On April 25, 2016, Judge Glenn of the Bankruptcy Court for the Southern District of New York issued a memorandum in an adversary proceeding in which neither of the two non-debtor parties apparently wanted to be in the Southern District of New York. Without addressing the merits of the underlying case, Judge Glenn ruled on the plaintiff’s motion to remand the proceeding to state court on the basis of lack of subject matter jurisdiction and the defendant’s competing motion to transfer venue to the Eastern District of Virginia. In his decision, Judge Glenn emphasizes the breadth of bankruptcy court subject matter jurisdiction, to the point that the bankruptcy court can retain jurisdiction in certain cases to hear exclusively state law disputes between non-debtor parties even after confirmation of the related chapter 11 plan.
The dispute centered around the financing and acquisition of assets in Patriot Coal’s bankruptcy cases. Each side – Black Diamond Commercial Finance as the proposed lender and the Virginia Conservation Legacy Fund as the proposed borrower – alleged that the other breached a commitment letter for Black Diamond to provide $25 million in financing for the Virginia Conservation Legacy Fund’s acquisition of certain Patriot Coal assets as part of Patriot Coal’s then proposed chapter 11 liquidation plan. The Plan was confirmed by the Virginia Bankruptcy Court, with the confirmation order explicitly incorporating reference to the Commitment Letter. Though the Virginia Conservation Legacy Fund did complete its purchase of the Patriot Coal assets, it did so with financing provided by another lender.

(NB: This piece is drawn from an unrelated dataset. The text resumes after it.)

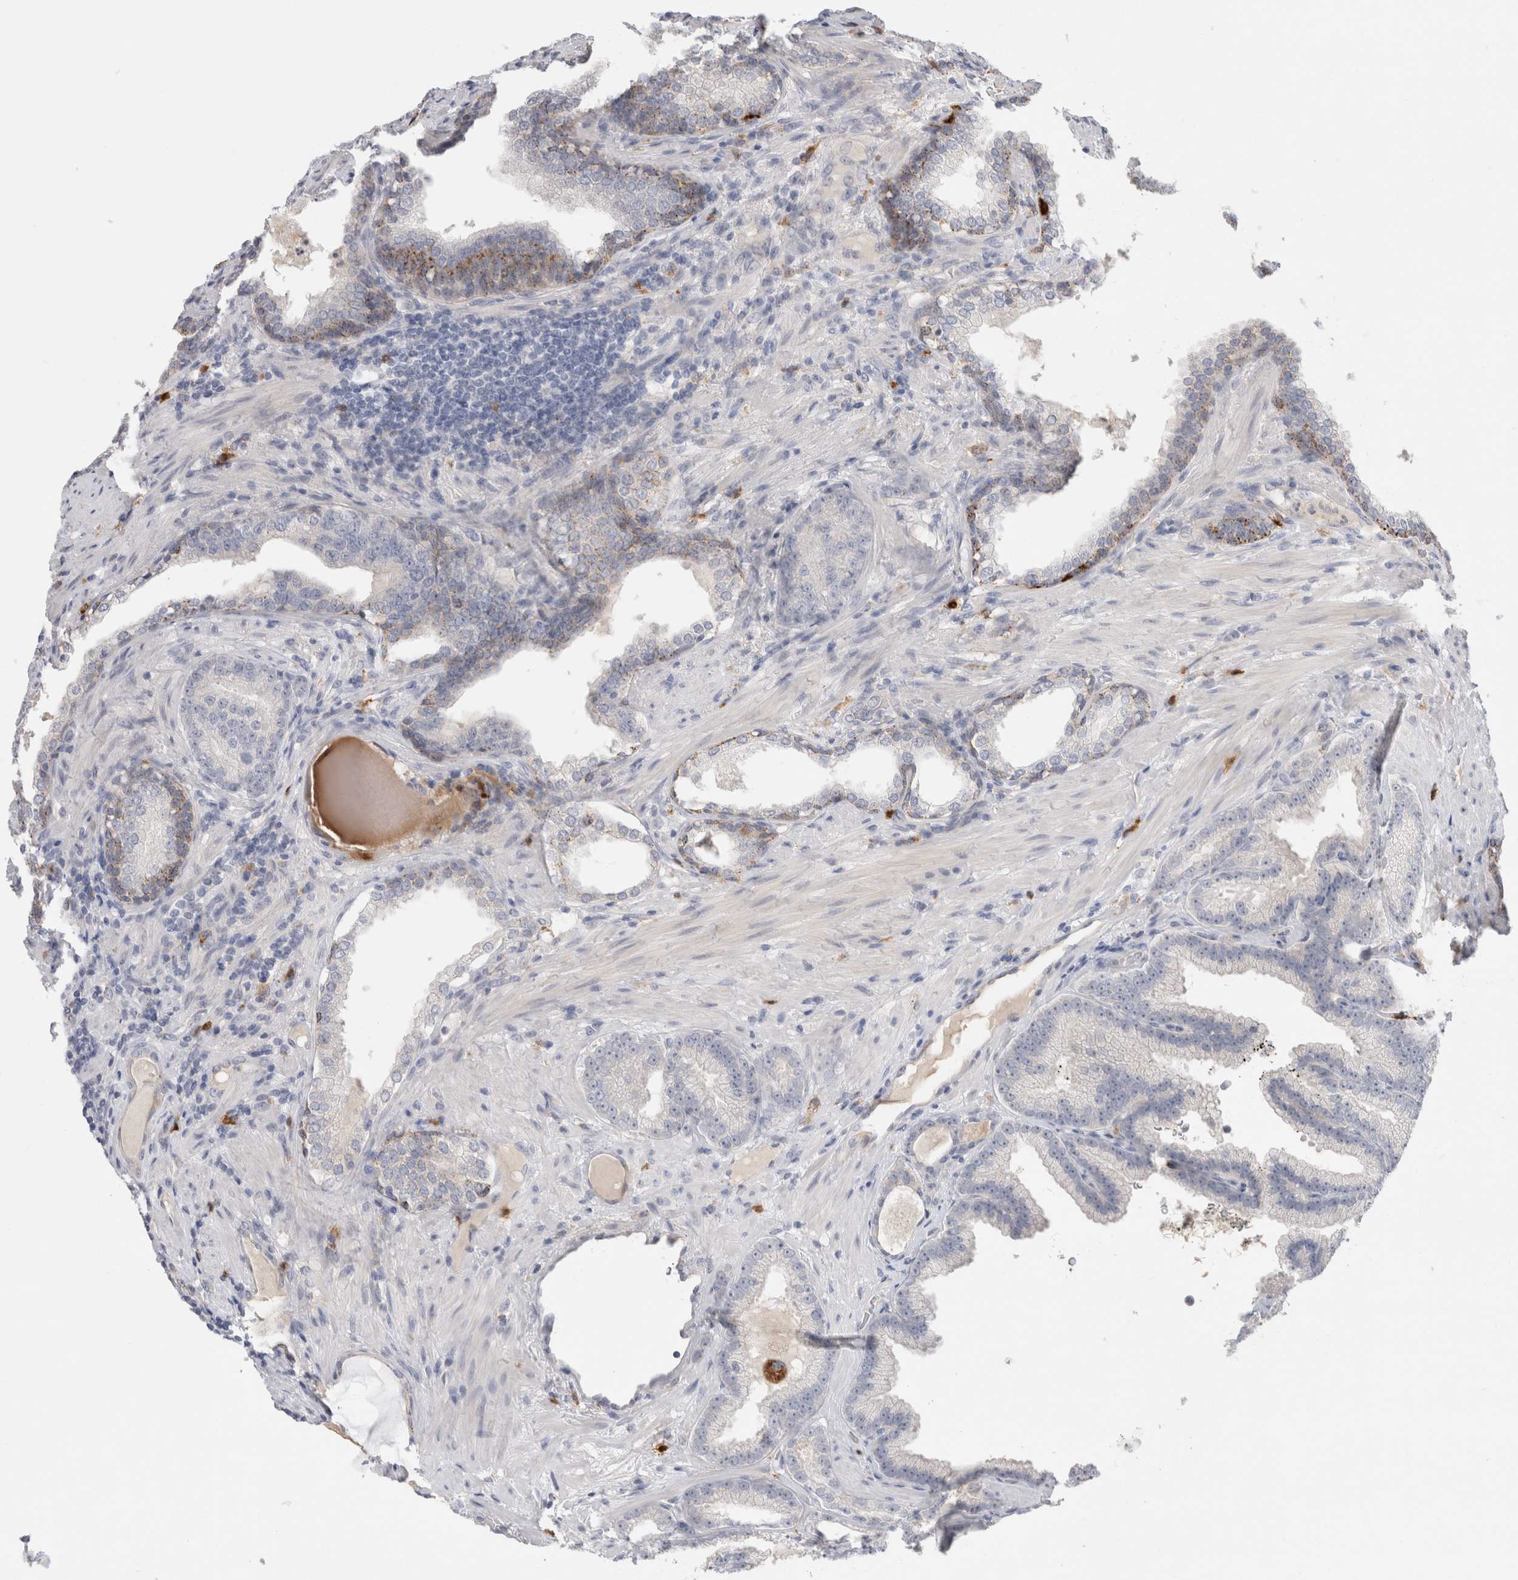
{"staining": {"intensity": "negative", "quantity": "none", "location": "none"}, "tissue": "prostate cancer", "cell_type": "Tumor cells", "image_type": "cancer", "snomed": [{"axis": "morphology", "description": "Adenocarcinoma, High grade"}, {"axis": "topography", "description": "Prostate"}], "caption": "High power microscopy photomicrograph of an IHC image of prostate cancer, revealing no significant positivity in tumor cells.", "gene": "HPGDS", "patient": {"sex": "male", "age": 61}}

Black Diamond brought suit against the Virginia Conservation Legacy Fund in New York state court, which the Fund then removed to the Southern District of New York. The lawsuit ended up in the SDNY Bankruptcy Court because the suit ostensibly was related to a bankruptcy case (albeit one that had occurred in Virginia). Black Diamond filed a motion to remand the case back to New York state court, arguing that the bankruptcy court lacked subject matter jurisdiction to hear the non-debtor dispute. The Fund filed a competing motion to transfer the case to the Eastern District of Virginia, the court in which Patriot Coal’s chapter 11 case was pending.
Subject Matter Jurisdiction
Under Section 1334(b), bankruptcy courts have subject matter jurisdiction over proceedings arising under title 11, proceedings arising in a case under title 11, and proceedings related to a case under title 11. Judge Glenn analyzed the state claims at issue and concluded that the adversary proceeding “arises in” Patriot Coal’s bankruptcy case. The court noted that the Fund’s asset acquisition from Patriot Coal was an integral part of the Plan, and that a successful prosecution of the Fund’s claims against Black Diamond somehow could result in additional distributions to Patriot Coal’s creditors. The court clarified that it did not matter that the non-debtor dispute involved exclusively state law claims, stating that the claims at issue were “an extension of the proceedings already before the bankruptcy court.”
The court additionally found the lawsuit “relates to” Patriot Coal’s bankruptcy cases. The court acknowledged a split in case law regarding the proper test to apply to determine whether a matter “relates to” a bankruptcy case when the matter arises after the confirmation of a chapter 11 plan. Courts generally have “related to” jurisdiction when the outcome of the proceeding “might have any ‘conceivable effect’ on [a bankruptcy] estate.” However, some courts require a “close nexus” between a post-confirmation matter and a closed bankruptcy proceeding because the reorganized debtor requires less protection under the jurisdiction of the bankruptcy court than a debtor pre-confirmation.
Here, Judge Glenn found First Circuit precedent persuasive and applied the “conceivable effect” test, noting that though the matter was post-confirmation, the Plan was a liquidation, and any recoveries on the claims or counterclaims could affect the recoveries of creditors. Thus, broader bankruptcy court jurisdiction was still appropriate. The court noted however that jurisdiction could still be found under the more stringent “close nexus” test because the outcome of the proceeding could affect “the interpretation, implementation, consummation, or administration of the confirmed Plan.” Having concluded that the state law claims “arise in” and “relate to” Patriot Coal’s bankruptcy cases, the court found it had subject matter jurisdiction to hear the claims.
Transfer to the Virginia Bankruptcy Court
Judge Glenn then considered whether transferring the adversary proceeding to the Eastern District of Virginia would serve the interests of justice or the convenience of the parties. The court found the proceeding satisfied both standards, noting that the Virginia Bankruptcy Court was familiar with the facts and circumstances giving rise to the claims in the case and was best situated to efficiently resolve the litigation. The court noted that transfer was also appropriate where the court is faced with competing motions to transfer and to remand – in that case, the “home” bankruptcy court should consider the remand motion after the motion to transfer has been granted.